A domain-inverted structure with a short period of 3 to 4 μm is necessary to achieve a high-efficiency optical wavelength conversion element. When an electric field is applied so as to form domain-inverted regions, the polarization directly under the electrode is inverted, and then the domain-inverted regions expand in the lateral direction of the substrate. Therefore, it is difficult to provide a short-period domain-inverted structure. To solve this problem, a conventional method employs a pulse width of about 100 μs and applies a pulse voltage to the electrode for a short time, thereby providing a short-period domain-inverted structure.
As a method for forming a short-period domain-inverted structure in a Mg-doped LiNbO3 substrate (referred to as MgLN in the following), e.g., JP 6(1994)-242478 discloses a method for forming a periodically domain-inverted structure in a MgLN of a Z plate. In this method, a comb-shaped electrode is formed on the + Z plane of the MgLN, and the substrate is irradiated with corona from the underside, thus providing a domain-inverted structure that has a period of 4 μm and penetrates the 0.5 mm thick substrate.
JP 9(1997)-218431 discloses a method for forming a domain-inverted structure in an off-cut MgLN. An electrode is formed on the off-cut MgLN whose polarization direction slightly tilts from the substrate surface, and a voltage is applied to the electrode, thus providing an acicular domain-inverted structure. The domain-inverted regions grow in the polarization direction of the crystals, and the domain-inverted structure has a period of about 5 μm.
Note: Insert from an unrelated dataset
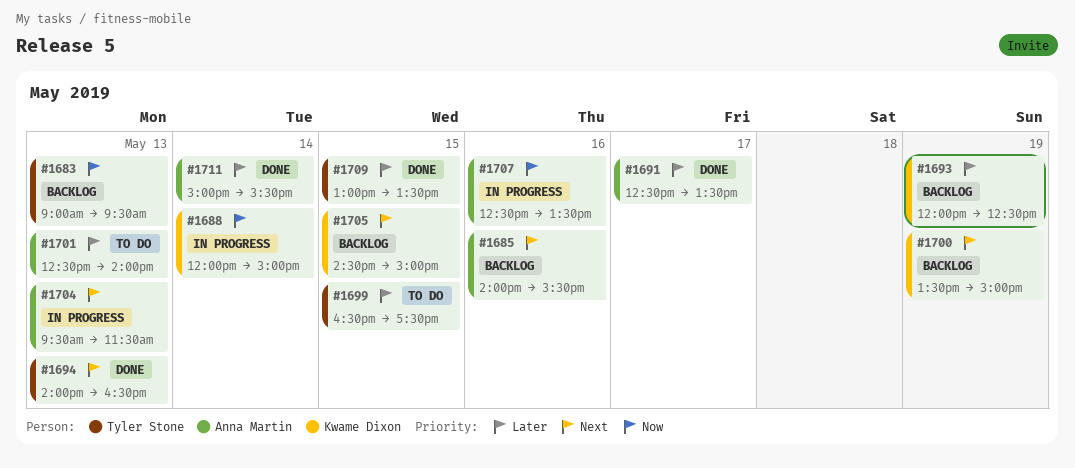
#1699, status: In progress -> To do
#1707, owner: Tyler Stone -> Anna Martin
However, it has been difficult to form a fine domain-inverted structure in a Mg-doped LiTa(1−x)NbxO3 (0≦x≦1) substrate of a Z plate. Although the domain-inverted structure can be formed in the off-cut substrate by applying an electric field with the conventional method, only a complicated technique such as corona poling is known for forming a fine uniform domain-inverted structure in the Z-plate substrate. In the corona poling, charged particles are deposited on the substrate to generate an electric field for inverting the polarization. However, there is a limit to the magnitude of the electric field generated by the charged particles. Therefore, the thickness of a substrate available to form a domain-inverted structure is limited to about 0.5 mm, and the domain-inverted structure cannot be formed in the substrate having a large thickness of more than 1 mm. On the other hand, the application of a voltage using the electrode is effective in forming a domain-inverted structure in the off-cut substrate. However, such a system is not useful to form a domain-inverted structure widely and uniformly in the Z plate.
JP 2001-66652 discloses that a comb-shaped electrode is formed on a MgLN of a Z plate, and a voltage is applied to the comb-shaped electrode, thereby providing a periodically domain-inverted structure. This method has the advantage of forming the periodically domain-inverted structure uniformly. However, the domain inversion is limited to part of the end of the electrode. Thus, it is difficult to form a domain-inverted structure deeply and uniformly in a wide range of the substrate under the electrode.